Upon receiving my Razer Huntsman Mini review sample, I was immediately met with the cutest Razer packaging that I’ve ever seen. If you’ve never owned a 60% keyboard before, which is where the Number Pad, arrows, and some other dedicated keys are cut in order to save room, you might be shocked by the size. Right from the moment you get the box in your hand, you’re teased by the small footprint of Razer’s new mini keyboard.
Big advantages of small keyboards
The unboxing experience is simple, with essentials like instructions and the notably well-designed removable USB-C to USB-A cable all tidily tucked away. Gone are the times when software disks come included in the box. In fact, you don’t even need to install Razer’s Synapse software to enjoy the majority of the Razer Huntsman Mini’s features, as it is plug-and-play. Synapse can however help to enhance the RGB customization, arranging profiles, and synchronization across other Razer products. Personally, I tend to avoid having unnecessary software installed on my PC (which I use for both work and play), so it’s nice to have the option to use great Razer hardware without being forced to install an app.

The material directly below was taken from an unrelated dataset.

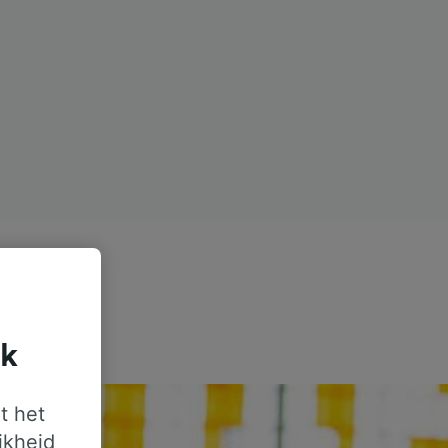
jk
t het
jkheid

Once you’re all unboxed, with your little Razer Huntsman Mini connected to your PC, and your lighting is all set up with or without Synapse, it’s time to fall in love with that 60% layout. The main advantages of having a smaller keyboard are: there is significantly more room to swing a mouse, which is great for low sensitivities or just generally larger swipes; it’s easier to get comfortable for longer periods of time, as you’re able to bring the mouse closer to the center of your body; and portability, with a 60% board easily fitting into your typical backpack.
When it comes to upping your performance in games, it’s that first advantage that matters most. Cutting 40% off a full-size keyboard really gives you more freedom to move your mouse unhindered. It helps avoid the jarring interruptions that come from hitting the side of your keyboard during especially intense gunfights, which can make the difference between winning or losing a round.
If you can forgo the number pad and some other dedicated keys, like I have done for over a year now with other 60% keyboards, then downsizing really is a no-brainer. It looks damn clean aesthetically and it has a genuine impact on your gameplay experience.
The main learning curve comes down to remembering the secondary functions that many keys have. Thankfully, Razer has printed those functions on the side of the keycaps, making it easy to see how to use arrow keys, delete, and other common commands. The keycaps themselves are made from doubleshot PBT, meaning they should repel finger oil and the legends won’t fade over time. The font is also distinctly non-gamery, which is good to see. While the keycaps don’t allow much RGB lighting to shine through when compared to pudding variants, the standard layout means that they are easy to swap out and further customize.
Speaking of further customization, Razer is selling some awesome colored keycaps alongside the new Huntsman keyboards. These can add a bit of accent color to an otherwise fully black or white board. While these are a cool paid extra, I do think it would have been nice to see a WASD sample included in the box for the Mini. For the asking price of $119.99 (clicky) or $129.99 (linear), I think that extra touch may have helped it compete with the obvious competition seen from the Ducky One 2 Mini.
Razer’s first attempt at 60%
So I’m obviously sold on 60% keyboards, but what about Razer’s variant, specifically? Well, I think Razer’s first go at a mainstream, super-compact keyboard is superb. It takes the premium Huntsman Elite experience and condenses it down into this bite-sized format.
Like with its other keyboards that use optical switches, Razer provides two options. There are the purple, clicky switches, which I’m using for this review. These emit that satisfying, audible click. Then there are the red, linear switches, which are quieter and require less force to depress. Recently, Razer has made improvements to its linear switches, which could explain the $10 premium price, but I haven’t yet experienced them myself.
Looking at the “clicky option” then, I can say that it feels awesome to tap away on. There’s a consistent sound across all keys, with even the tricky stabilized keys sounding decent when it comes to rattling. It’s clear that a lot of research went into making this board, with feedback from many partners, and the end result is great.
I will note, however, that this is like any other clicky keyboard, in that it can be loud and potentially obnoxious for anyone in the same room as you, or for anyone on a voice chat app like Discord (though you can avoid issues by using a noise gate/push to talk). If you’re worried about annoying others, the linear switch option may be worth that additional $10.
Razer Huntsman Mini Review | The Final Verdict
With Razer (and its two-year limited warranty) now backing the 60% keyboard scene, I’m very excited about the future of smaller form-factor products. In this first attempt, the peripheral giant has produced a killer keyboard at a reasonable price, which will hopefully remain available for quite some time. With that said, as this is such a good product and priced competitively, I think it will start flying off shelves as both keyboard enthusiasts and “regular” gamers buy the Mini to see what all the fuss is about.
The Razer Huntsman Mini proves that big things can come in small packages, with a well-researched 60% keyboard that is up there with the best of them.
Razer Huntsman Mini review unit was provided by Razer.